Greg's analysis, on the other hand, was informative, but it was targeted at a much different question than Robert's.
"if one chooses a random page from Wikipedia right now, what is the probability of receiving a vandalized revision" The best way to answer that question would be with a manually processed random sample taken from a pre-chosen moment in time. As few as 1000 revisions would probably be sufficient, if I know anything about statistics, but I'll let someone with more knowledge of statistics verify or refute that. The results will depend heavily on one's definition of "vandalism", though.

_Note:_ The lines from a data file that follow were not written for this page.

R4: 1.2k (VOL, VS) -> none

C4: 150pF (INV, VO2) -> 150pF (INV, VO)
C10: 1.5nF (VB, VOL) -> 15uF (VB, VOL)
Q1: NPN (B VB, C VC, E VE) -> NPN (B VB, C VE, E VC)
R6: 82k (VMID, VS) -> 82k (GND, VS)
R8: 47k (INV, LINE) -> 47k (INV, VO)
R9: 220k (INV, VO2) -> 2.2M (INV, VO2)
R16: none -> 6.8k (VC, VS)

On Thu, Aug 20, 2009 at 12:38 PM, Jimmy Wales jwales@wikia-inc.com wrote:
Is there a possibility of re-running the numbers to include traffic weightings?
definitely should be done
I would hypothesize from experience that if we adjust the "random page" selection to account for traffic (to get a better view of what people are actually seeing) we would see slightly different results.
I think we'd see drastically different results.
I think we would see a lot less (percentagewise) vandalism that persists for a really long time for precisely the reason you identified: most vandalism that lasts a long time, lasts a long time because it is on obscure pages that no one is visiting.
Agreed. On the other hand, I think we'd also see that pages with more traffic are more likely to be vandalized.
Of course, this assumes a valid methodology. Using "admin rollback, the undo function, the revert bots, various editing tools, and commonly used phrases like "rv", "rvv", etc." to find vandalism is heavily skewed toward vandalism that doesn't last very long (or at least doesn't last very many edits). It's basically useless.